Je groeide op in Duitsland, het land van grote klassieke componisten. Nu behoor je tot de top van percussionisten binnen de Latijns-Amerikaanse muziekscene. Waar komt de passie voor Afrikaanse, Cubaanse en Kaapverdische muziek vandaan?
“Dankjewel. Er zijn zo veel goede percussionisten. Ik doe mijn best” lacht Fischer. “Bij mij thuis maakte iedereen muziek. We luisterden naar Blood, Sweat & Tears, Al Jarreau, Marvin Gaye, Cal Tjader, Paquito D’Rivera. Dat heeft me enorm geïnspireerd. Ik herinner mij een concert van Irakere met percussionist Jorge ‘El Niño’ Alfonso. Ik was verkocht.”
En de klassieke muziek?
“Klassieke muziek heb ik pas écht ontdekt via vrienden die al muziek studeerden én bij de lessen westerse muziekgeschiedenis die ik later volgde op het Codarts conservatorium in Rotterdam van Erica de Wijs. Dat waren echt eye-openers! Ik luister trouwens vaak naar klassieke muziek als ik thuiskom na een nachtelijk optreden met veel cowbells en conga’s” zegt Fischer.
Waarom koos je eigenlijk voor percussie? En niet voor het drumstel?

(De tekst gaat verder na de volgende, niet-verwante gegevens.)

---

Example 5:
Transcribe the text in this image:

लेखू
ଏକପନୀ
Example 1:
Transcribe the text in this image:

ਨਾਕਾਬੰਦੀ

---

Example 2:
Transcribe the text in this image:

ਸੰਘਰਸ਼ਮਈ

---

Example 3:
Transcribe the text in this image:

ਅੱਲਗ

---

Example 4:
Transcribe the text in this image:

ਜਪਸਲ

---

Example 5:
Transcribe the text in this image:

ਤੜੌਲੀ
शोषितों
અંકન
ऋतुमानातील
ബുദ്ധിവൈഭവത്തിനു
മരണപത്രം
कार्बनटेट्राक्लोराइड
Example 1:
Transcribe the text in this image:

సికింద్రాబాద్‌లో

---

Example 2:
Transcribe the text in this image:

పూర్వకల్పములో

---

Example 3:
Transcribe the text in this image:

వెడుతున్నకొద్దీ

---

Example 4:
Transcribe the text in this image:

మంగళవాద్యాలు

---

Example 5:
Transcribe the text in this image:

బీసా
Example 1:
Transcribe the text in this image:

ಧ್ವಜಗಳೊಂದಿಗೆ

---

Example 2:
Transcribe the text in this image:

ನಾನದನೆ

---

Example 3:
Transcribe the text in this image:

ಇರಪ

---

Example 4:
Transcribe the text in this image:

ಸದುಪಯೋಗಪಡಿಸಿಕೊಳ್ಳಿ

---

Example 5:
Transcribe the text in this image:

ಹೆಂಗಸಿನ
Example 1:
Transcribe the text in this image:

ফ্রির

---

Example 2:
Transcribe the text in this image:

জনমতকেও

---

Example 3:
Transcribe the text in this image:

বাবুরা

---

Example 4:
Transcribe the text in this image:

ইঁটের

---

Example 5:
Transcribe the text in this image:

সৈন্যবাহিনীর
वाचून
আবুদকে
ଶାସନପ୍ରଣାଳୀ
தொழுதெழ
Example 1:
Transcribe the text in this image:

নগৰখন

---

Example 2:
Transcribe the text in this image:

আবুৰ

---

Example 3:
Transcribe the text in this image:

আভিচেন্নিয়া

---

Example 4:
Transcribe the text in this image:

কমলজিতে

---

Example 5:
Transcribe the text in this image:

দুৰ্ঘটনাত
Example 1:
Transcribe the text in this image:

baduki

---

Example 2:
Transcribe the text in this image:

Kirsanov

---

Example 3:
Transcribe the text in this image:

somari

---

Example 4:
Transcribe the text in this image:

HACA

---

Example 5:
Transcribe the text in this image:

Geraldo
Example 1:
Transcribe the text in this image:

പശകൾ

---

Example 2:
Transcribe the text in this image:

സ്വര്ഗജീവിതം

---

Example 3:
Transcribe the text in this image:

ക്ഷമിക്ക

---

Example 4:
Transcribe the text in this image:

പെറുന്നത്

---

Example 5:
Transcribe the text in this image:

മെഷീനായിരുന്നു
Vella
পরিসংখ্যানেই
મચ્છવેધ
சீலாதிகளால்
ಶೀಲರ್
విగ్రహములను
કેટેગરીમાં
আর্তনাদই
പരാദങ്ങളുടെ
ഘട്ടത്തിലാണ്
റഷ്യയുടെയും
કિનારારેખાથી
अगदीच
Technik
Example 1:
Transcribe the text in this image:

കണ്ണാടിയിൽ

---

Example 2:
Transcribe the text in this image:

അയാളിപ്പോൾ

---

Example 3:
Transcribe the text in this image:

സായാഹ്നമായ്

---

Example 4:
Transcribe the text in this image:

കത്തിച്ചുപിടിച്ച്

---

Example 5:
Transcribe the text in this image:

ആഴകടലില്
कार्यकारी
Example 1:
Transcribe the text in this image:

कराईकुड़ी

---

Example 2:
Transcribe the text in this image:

“Ik houd erg van drums, maar toen ik percussie begon te spelen had ik al direct optredens. Dat was erg bemoedigend. Ik heb daar toen al mijn energie ingestoken.”
Techniek is belangrijk, maar je moet het los laten als je het beheerst, zei je eens. Wat is daarvan het resultaat?
“Het begrip techniek wordt vaak verkeerd gebruikt vind ik. Ik zou het speelmotoriek willen noemen. Het is de motoriek die je in staat stelt je boodschap over te brengen of minder pretentieus gezegd, lol te hebben met je instrument en je medemusici. Als je voldoende vergroeid bent met je instrument – het is een doorgaand proces natuurlijk – bespeel je het instrument niet meer maar wordt het een manier van communiceren.”